Heyho,
Es gibt kein Mitspracherecht für Züchter, wenn der Besitzer und Eigentümer die gleiche Person sind.
In § 903 BGB steht: "Der Eigentümer einer Sache kann,
soweit nicht das Gesetz oder Rechte Dritter entgegenstehen, mit der Sache nach Belieben verfahren und andere von jeder Einwirkung ausschließen."
Alles andere hieße, dass er noch der Eigentümer wäre und dies müsste explizit vertraglich festgehalten werden.
Der Züchter muss nicht Eigentümer sein, um entgegenstehende Rechte zu haben. Solche Rechte können auch durch einen individuellen Vertrag entstehen.
Ein Beispiel: Ich schließe einen Vertrag mit meinem Nachbarn, dass er meinen Hund für drei Tage übers Wochenende haben darf. Am Wochenende kommt mein Nachbar und möchte den Hund. Da kann ich nicht sagen: "Ätsch! Ich bin Eigentümer und Besitzer und deswegen hast du kein Recht! Kriegst den nicht!"
Im Normalfall sind das stinknormale Kaufverträge und was man mit seinem erworbenen Gut tut ist allein Sache des Käufers.
Ich verweise auf oben.
Ferner möchte ich kurz anmerken, dass ein Kaufvertrag nicht automatisch dazu führt, dass du ein Gut erworben hast. Im oben genannten Beispiel hat mein Nachbar ja auch nicht Besitz an den Hund erworben - im Gegenteil, ich will den Hund nicht hergeben.
Wenn Eigentum wirklich erworben worden ist (Gegenteilige Meinung zB hier: Landgericht Essen, 15 S 277/10 // oder hier: Landgericht Krefeld, 1 S 79/06), darf das Eigentum auch übertragen werden, soweit mir bekannt. Allerdings ist da eben die Frage, ob dann nicht Anspruch auf Entrichtung einer Vertragsstrafe oder ein Schadensersatzanspruch entsteht. Besonders, wenn die Tiere unkastriert abgegeben werden, sollte man das Risiko bedenken.

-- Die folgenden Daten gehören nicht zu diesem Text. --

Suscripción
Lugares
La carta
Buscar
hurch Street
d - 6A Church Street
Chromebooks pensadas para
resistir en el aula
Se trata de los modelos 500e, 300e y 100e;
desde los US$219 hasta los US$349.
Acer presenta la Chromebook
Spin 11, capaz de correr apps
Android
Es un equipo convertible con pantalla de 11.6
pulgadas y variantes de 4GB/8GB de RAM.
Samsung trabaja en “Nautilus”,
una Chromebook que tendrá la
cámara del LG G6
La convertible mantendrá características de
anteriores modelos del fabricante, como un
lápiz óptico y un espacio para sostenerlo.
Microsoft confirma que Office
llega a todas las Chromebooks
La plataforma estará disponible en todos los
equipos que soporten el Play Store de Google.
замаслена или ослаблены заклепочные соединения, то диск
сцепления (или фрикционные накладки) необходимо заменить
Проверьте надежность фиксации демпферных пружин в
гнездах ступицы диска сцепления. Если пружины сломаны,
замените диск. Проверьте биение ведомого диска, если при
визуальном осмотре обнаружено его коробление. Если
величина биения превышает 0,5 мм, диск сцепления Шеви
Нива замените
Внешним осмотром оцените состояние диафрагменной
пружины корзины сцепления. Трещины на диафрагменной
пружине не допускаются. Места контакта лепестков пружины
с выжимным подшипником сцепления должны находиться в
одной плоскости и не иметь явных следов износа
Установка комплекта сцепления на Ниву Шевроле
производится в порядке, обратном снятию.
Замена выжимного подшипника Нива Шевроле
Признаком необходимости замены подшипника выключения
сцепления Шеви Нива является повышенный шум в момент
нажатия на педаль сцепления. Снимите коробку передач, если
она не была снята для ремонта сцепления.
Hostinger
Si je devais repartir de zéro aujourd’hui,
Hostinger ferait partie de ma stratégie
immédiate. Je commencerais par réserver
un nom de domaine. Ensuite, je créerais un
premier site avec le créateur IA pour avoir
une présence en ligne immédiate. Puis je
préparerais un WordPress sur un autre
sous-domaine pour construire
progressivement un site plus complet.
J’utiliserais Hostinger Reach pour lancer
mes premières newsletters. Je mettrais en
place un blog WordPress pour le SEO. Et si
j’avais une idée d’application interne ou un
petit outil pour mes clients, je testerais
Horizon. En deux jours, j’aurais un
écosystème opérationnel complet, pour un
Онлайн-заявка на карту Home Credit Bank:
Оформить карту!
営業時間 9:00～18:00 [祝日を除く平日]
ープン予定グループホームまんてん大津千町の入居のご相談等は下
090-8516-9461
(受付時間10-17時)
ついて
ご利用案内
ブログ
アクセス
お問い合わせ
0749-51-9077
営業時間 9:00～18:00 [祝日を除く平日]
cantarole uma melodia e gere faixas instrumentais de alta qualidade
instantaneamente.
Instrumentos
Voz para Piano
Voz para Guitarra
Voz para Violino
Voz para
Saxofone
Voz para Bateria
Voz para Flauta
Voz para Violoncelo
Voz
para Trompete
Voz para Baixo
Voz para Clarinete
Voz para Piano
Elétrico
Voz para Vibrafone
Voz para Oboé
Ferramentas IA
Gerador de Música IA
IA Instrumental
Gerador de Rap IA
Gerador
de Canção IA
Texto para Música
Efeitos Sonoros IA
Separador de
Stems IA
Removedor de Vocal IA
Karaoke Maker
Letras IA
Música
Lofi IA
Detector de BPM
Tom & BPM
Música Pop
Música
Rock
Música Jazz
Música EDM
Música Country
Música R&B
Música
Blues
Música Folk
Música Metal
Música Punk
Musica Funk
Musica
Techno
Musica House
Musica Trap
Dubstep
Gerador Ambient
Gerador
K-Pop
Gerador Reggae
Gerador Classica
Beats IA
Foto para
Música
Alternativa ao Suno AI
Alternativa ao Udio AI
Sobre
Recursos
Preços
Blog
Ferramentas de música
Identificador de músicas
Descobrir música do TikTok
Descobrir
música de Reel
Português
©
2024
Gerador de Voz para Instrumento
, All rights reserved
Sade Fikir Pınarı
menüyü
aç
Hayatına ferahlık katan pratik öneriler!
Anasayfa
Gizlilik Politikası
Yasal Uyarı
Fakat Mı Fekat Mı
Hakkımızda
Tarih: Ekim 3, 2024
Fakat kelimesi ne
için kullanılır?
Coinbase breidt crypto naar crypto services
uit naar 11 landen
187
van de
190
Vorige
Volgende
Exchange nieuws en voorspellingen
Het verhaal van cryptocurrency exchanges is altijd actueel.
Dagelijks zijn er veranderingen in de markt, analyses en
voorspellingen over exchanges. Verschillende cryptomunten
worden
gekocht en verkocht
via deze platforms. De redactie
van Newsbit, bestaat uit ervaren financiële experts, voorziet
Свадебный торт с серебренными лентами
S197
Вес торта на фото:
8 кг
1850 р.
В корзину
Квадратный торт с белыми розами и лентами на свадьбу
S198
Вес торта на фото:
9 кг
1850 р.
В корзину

Ich wäre mir auch nicht so sicher, ob das „stinknormale“ Kaufverträge sind. Es könnte natürlich ein Kaufvertrag mit AGB sein, die dann wiederum eventuell zum Teil unwirksam sind aufgrund der AGB-Kontrolle. Hierbei ist aber auch fraglich, ob es wirklich überraschend (§ 305c BGB) ist, dass ein Züchter für seine Tiere das Beste möchte? Auch sehe ich weder ein Verstoß gegen Treu und Glauben, noch eine unangemessene Benachteiligung (§ 307 BGB). Hier kann man natürlich Beispiele über Beispiele anbringen, inwiefern das in anderen Fällen eine unangemessene Benachteiligung wäre, aber ich zitiere:
§ 90a BGB:
„Tiere sind keine Sachen.“
Und genau daher sind die Beispiele und Gegenargumente schön und wichtig, aber kein eindeutiger Garant, im Recht zu sein.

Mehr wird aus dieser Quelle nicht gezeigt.